Grow Your Savings Account
Opening a savings account is one of the most basic steps in financial planning for the future. Using a savings account is a great option for many different situations, including a rainy day fund, a child's first account, saving for college or a retirement fund. Savings accounts are widely available, but vary greatly in both fees and returns. As a result, thoroughly researching investment options is a crucial step prior to opening an account in order to have the principle grow as much as possible.
Almost all banks offer several different types of savings accounts. Most have a tiered system, where the smallest deposits earn the least interest, and larger investments receive more competitive rates. When opening a new account, a customer should inquire about the current rates available, so they have an idea of what type of returns to expect.
In addition to traditional banks, many online savings institutions are also available. Online-only banks do not have a physical branch or office for customers, which tends to equate to both reduced business costs and increased interest returns on savings accounts. Registration forms can be filled out online, and the savings account can be accessed and funded via the internet. This type of account is better for a long-term savings plan, as it tends to provide higher interest rates and returns.

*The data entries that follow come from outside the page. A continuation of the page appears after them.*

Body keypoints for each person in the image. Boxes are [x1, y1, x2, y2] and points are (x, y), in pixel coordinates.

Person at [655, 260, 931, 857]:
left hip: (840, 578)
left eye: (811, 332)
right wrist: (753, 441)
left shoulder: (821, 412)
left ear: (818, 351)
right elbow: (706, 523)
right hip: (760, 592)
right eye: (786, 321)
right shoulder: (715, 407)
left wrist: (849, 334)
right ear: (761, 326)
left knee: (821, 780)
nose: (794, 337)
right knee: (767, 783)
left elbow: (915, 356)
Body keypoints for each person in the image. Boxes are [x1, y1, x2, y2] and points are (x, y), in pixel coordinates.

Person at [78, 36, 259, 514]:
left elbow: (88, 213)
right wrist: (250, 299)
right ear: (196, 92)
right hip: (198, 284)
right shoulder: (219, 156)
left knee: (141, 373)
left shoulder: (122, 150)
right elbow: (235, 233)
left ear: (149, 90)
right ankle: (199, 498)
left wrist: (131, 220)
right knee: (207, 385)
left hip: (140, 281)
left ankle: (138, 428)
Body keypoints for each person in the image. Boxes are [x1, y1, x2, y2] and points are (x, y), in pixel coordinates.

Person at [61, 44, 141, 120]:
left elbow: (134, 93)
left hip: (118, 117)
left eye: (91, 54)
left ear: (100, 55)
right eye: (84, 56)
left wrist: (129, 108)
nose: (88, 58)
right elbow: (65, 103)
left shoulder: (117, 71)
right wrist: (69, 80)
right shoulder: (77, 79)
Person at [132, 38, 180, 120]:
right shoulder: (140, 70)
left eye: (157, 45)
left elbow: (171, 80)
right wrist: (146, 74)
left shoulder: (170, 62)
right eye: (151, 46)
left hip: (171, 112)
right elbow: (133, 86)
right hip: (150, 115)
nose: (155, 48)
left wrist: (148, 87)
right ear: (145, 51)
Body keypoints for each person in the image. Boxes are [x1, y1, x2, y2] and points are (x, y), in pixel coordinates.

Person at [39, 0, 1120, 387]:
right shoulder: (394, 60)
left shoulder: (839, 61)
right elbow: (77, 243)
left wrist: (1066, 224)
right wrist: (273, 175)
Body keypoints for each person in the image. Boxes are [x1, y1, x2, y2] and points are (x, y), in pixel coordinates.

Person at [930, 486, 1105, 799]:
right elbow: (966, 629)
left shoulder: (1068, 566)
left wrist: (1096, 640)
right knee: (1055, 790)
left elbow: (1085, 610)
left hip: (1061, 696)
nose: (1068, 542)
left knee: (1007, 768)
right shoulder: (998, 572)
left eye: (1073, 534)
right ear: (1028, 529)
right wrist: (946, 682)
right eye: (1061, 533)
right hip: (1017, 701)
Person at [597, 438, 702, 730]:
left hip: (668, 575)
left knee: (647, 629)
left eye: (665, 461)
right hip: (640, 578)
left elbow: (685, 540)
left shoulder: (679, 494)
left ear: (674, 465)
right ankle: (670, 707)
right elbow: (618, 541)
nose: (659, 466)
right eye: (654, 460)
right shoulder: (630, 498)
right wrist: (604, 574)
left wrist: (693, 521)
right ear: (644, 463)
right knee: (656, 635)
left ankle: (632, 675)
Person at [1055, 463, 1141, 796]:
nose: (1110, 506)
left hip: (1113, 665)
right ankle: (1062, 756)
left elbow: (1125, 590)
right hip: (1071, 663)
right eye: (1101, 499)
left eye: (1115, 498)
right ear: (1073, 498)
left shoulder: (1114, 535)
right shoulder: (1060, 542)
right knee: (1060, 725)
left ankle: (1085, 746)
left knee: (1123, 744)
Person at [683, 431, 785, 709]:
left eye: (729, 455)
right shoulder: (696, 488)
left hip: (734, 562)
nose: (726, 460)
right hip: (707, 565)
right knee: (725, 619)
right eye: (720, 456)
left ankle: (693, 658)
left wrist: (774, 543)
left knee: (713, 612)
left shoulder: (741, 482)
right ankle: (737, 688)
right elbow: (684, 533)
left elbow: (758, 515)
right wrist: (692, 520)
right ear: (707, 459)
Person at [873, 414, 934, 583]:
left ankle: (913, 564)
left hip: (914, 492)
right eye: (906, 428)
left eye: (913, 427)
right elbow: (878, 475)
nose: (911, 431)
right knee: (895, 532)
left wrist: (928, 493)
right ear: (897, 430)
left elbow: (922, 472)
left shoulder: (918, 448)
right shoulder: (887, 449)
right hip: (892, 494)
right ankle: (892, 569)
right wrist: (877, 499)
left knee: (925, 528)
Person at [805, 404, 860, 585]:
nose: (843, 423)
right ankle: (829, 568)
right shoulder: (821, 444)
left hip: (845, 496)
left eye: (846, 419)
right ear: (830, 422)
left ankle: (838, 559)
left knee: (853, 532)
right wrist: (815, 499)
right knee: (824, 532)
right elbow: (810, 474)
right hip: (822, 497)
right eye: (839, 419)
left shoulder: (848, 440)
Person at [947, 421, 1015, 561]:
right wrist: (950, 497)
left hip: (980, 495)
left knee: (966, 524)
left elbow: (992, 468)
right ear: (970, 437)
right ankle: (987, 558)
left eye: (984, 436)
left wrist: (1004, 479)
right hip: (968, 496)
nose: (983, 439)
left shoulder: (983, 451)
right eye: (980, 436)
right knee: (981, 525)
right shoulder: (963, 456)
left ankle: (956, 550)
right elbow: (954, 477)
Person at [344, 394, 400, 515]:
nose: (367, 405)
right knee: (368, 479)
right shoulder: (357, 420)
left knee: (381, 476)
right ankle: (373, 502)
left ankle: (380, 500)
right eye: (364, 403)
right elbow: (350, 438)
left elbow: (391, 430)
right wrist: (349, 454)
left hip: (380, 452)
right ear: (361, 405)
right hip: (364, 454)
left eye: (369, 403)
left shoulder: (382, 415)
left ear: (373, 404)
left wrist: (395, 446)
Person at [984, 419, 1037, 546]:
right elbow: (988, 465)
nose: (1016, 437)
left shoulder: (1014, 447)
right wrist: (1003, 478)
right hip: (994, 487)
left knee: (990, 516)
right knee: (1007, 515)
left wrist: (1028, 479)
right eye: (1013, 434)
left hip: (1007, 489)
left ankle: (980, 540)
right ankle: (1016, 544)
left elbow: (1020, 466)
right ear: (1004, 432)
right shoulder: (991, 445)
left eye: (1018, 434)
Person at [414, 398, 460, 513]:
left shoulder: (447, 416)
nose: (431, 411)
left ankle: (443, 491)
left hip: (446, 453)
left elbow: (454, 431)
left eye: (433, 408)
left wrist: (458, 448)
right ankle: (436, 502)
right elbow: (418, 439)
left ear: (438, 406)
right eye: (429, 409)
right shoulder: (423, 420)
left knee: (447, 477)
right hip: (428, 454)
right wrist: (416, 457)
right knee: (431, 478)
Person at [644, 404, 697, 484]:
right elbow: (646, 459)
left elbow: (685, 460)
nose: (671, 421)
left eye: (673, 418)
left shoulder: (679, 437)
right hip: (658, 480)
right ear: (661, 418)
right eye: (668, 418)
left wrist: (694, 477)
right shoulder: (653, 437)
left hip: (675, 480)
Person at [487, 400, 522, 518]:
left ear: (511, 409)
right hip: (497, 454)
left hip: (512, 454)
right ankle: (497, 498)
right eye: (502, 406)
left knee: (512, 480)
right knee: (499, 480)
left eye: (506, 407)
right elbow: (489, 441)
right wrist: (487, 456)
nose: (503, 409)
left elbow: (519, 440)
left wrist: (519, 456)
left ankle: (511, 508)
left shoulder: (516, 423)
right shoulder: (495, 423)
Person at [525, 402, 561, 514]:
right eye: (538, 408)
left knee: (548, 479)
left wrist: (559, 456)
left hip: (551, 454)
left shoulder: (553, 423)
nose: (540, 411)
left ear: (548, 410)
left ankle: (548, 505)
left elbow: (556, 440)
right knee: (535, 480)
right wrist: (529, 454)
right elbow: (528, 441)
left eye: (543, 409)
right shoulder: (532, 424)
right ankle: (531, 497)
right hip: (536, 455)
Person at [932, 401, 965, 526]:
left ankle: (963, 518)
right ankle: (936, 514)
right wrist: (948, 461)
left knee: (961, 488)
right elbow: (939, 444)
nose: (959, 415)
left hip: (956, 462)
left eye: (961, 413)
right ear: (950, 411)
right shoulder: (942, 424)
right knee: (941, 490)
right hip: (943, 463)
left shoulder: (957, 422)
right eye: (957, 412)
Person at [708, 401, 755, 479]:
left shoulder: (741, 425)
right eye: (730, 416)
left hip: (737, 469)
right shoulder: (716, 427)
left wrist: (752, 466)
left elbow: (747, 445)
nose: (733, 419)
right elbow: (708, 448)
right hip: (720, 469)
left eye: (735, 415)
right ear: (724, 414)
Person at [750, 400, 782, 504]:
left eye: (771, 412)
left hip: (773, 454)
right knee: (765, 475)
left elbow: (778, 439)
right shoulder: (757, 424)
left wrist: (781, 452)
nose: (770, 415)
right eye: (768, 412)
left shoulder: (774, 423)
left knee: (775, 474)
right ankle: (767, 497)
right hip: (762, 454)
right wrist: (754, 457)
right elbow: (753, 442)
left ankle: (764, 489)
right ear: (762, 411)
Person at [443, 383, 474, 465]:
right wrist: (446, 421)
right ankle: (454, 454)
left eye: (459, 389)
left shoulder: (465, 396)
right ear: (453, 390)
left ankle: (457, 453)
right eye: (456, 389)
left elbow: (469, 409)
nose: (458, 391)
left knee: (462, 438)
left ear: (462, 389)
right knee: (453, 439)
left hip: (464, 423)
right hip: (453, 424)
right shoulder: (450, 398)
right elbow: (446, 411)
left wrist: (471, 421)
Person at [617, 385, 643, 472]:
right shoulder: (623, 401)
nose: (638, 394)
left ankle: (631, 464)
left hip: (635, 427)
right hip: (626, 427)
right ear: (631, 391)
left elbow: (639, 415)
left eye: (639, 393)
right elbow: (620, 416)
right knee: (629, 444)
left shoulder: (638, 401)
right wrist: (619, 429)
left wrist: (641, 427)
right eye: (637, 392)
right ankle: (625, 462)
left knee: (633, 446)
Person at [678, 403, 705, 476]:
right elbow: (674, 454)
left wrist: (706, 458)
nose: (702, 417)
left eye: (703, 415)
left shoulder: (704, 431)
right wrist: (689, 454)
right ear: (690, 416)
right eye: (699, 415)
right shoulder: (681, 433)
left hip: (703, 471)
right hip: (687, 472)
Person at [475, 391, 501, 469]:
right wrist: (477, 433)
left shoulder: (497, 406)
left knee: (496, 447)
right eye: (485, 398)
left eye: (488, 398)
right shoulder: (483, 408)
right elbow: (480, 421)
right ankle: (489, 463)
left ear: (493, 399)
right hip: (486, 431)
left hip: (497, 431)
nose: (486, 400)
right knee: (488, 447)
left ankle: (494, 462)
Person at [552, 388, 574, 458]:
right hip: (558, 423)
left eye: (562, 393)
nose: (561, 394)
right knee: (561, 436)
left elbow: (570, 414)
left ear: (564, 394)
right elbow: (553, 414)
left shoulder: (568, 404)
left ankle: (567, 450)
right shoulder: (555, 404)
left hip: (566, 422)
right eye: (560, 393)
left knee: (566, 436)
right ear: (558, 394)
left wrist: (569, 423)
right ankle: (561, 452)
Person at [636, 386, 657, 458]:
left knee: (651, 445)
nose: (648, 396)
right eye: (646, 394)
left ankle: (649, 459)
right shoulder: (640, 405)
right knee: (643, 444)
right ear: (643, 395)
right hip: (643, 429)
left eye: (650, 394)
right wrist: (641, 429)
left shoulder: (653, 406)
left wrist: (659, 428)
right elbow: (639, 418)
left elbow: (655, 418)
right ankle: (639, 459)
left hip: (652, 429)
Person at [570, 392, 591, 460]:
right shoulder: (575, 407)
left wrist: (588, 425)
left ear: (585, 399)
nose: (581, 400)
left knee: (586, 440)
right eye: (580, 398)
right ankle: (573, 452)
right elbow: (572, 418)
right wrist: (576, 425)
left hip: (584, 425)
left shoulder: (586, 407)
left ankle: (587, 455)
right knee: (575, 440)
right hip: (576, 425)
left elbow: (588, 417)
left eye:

With either type of savings account, it is a good idea to regularly monitor the funds in the account, either through monthly statements or through online account access. When opening an account for a child, letting them view the monthly statements and explaining what they mean is a practical and educational exercise which lets the child see how their money is growing.
Regular deposits to a savings account add up quickly, and they can often be scheduled to occur automatically. Many banks, especially online institutions, offer recurring transfers for savings accounts. Although a small weekly transfer may not seem like much, even a $10 deposit scheduled to occur automatically each week adds up to over $500 each year in a savings account.
A savings account is a useful and practical tool for both adults and children. Children can learn the value of money and how the banking system works by opening and monitoring a savings account with the help of a responsible adult in their life. Adults of all ages benefit directly from savings accounts, as they earn interest on the account. A savings account can be used as an overall financial plan in order to achieve specific financial goals throughout an individual's life.